As Jonah read through it all, I hoped he saw what Lorraine and I did. I also hoped he would realize that my father not only took care of my mother, but he took care of Jonah’s too.
“This is everything?” Jonah asked.
“Everything that was in there.”
I explained what Alison Hoyt told me about how my father passed the information in person to the Chinese each time he took my mother in for her treatment. As far as I knew, he hadn’t kept any other records.
When I thought of Alison Hoyt, I went cold. She never told me that my father asked her to hold the safe for him, but she told Victor. She most likely told him to protect herself and her family, and I supposed I could understand that. But now I couldn’t count on her.
“That’s why you didn’t want me to get into it with Drew,” Jonah said. “You wanted to stay on his good side because you were hoping the same treatment could help Theo, and you needed his mother for that.”
I nodded, but now I wondered if she ever planned to get me any information for Theo.
When I looked over, the small smile playing on Jonah’s lips took me by surprise.
“You’ve been secretly trying to help your father and Theo this whole time?”
“And failing,” I said.
In Jonah’s gaze, I saw something that resembled admiration, but he cut it away too fast to be sure. After moment, he frowned. “Your father wanted to help your mother. I see that,” he said. “But intention doesn’t matter to the organization.”
He stared at the stack of papers before turning his attention to Lorraine. “Does my father know about you and Sebastian Seaborne?”
Lorraine worried her bottom lip. “Yes. I’m afraid that’s why he took this case.
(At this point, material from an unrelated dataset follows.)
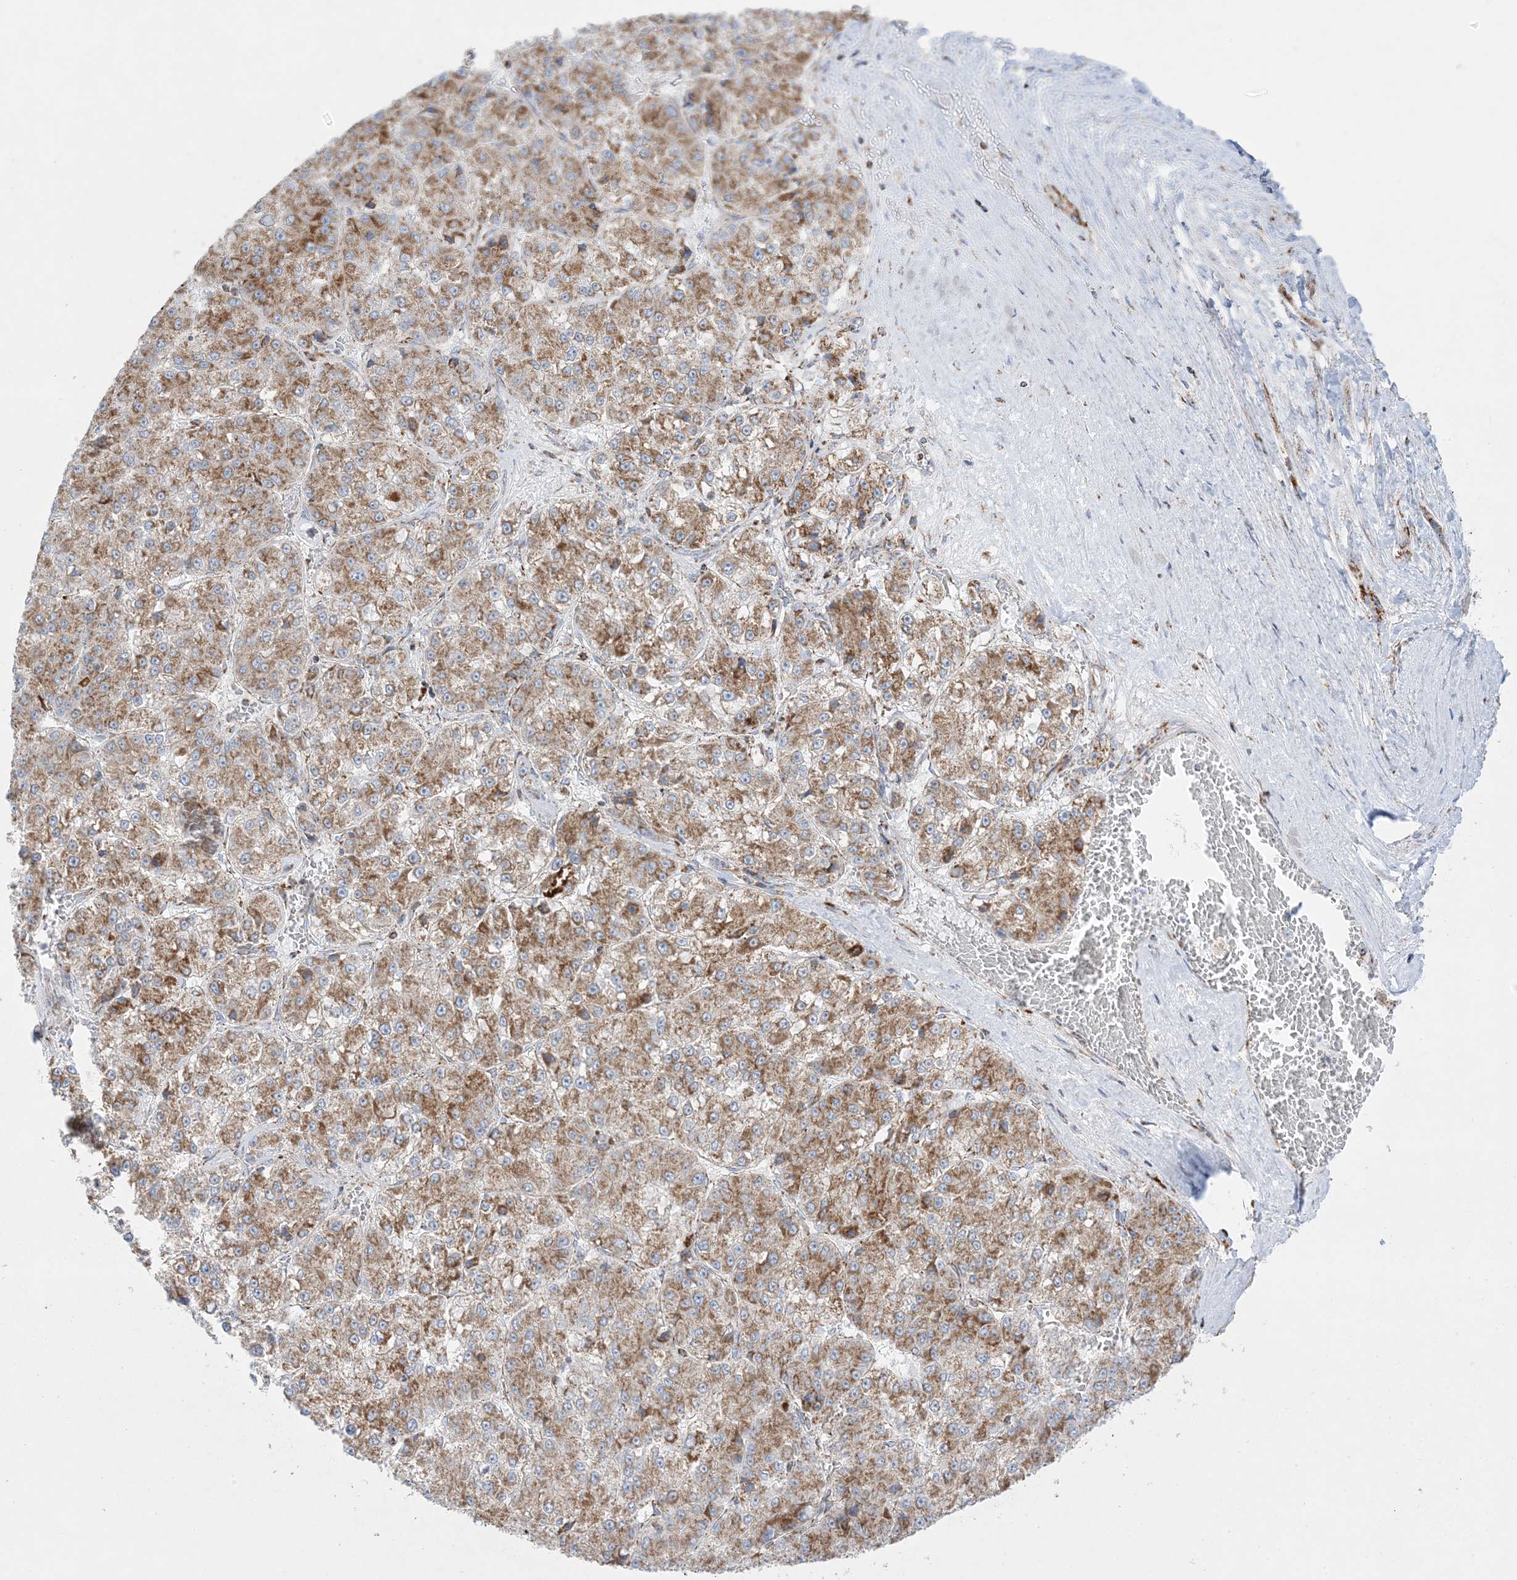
{"staining": {"intensity": "moderate", "quantity": ">75%", "location": "cytoplasmic/membranous"}, "tissue": "liver cancer", "cell_type": "Tumor cells", "image_type": "cancer", "snomed": [{"axis": "morphology", "description": "Carcinoma, Hepatocellular, NOS"}, {"axis": "topography", "description": "Liver"}], "caption": "A medium amount of moderate cytoplasmic/membranous staining is present in about >75% of tumor cells in liver hepatocellular carcinoma tissue.", "gene": "MRPS36", "patient": {"sex": "female", "age": 73}}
Because of me.”
“Did he want you back?” I asked.
“No, I don’t think so,” she said quietly. “When I left, he expected me to fail on my own. He wanted me to suffer and beg him to take me back. That wasn’t going to happen if Sebastian was helping me. He knew that, and he doesn’t like to lose.”
Jonah rubbed the back of his neck as he absorbed this news, and I could tell it hurt from the fight earlier. I also knew it wasn’t just his body that was hurting.
“Why would your father save all this, Candy?” he asked. “It incriminates him.”
“So she would know why he did it,” Lorraine offered. “He wanted her to understand.”
I looked at all the files spread out on the table. “He had no choice. You see that, don’t you? What choice would you have made? If given the chance to save someone you love, would you take it, no matter the cost to yourself?”
His gaze traveled from my face to my neck and back again. “I think I just did.”
The air stilled in my lungs. He was talking about saving me from his father. Before I could respond, he cleared his throat and looked back down at the files.
I glanced at Lorraine to see her reaction, but her eyes were drinking in the sight of her son, and they had been since we’d walked in here. But my head was reeling from what Jonah had just implied, and what I took it to mean.
Love? For me? No, he couldn’t have meant it that way.
Lorraine reached out and patted Jonah’s arm to comfort him. It was obvious she wanted to do more, but it was also clear he wouldn’t welcome it. Despite all he’d heard tonight, Jonah continued to be standoffish toward her. Without acknowledging her gesture, he picked up the glass of water Lorraine had quietly gotten for him and took a sip.
Each time Lorraine got the cold shoulder from him, it upset her, but she was trying hard not to let it show. I wondered if some time alone together might help. The awkwardness might not be so heavy if I wasn’t there making them feel self-conscious.
Besides, I wanted to see Theo, and I wanted to see him alone. He wouldn’t say anything of significance to me if I brought company. We’d talked all night, and dawn had broken over an hour ago. I glanced at my watch to see it was late enough to drop by his house.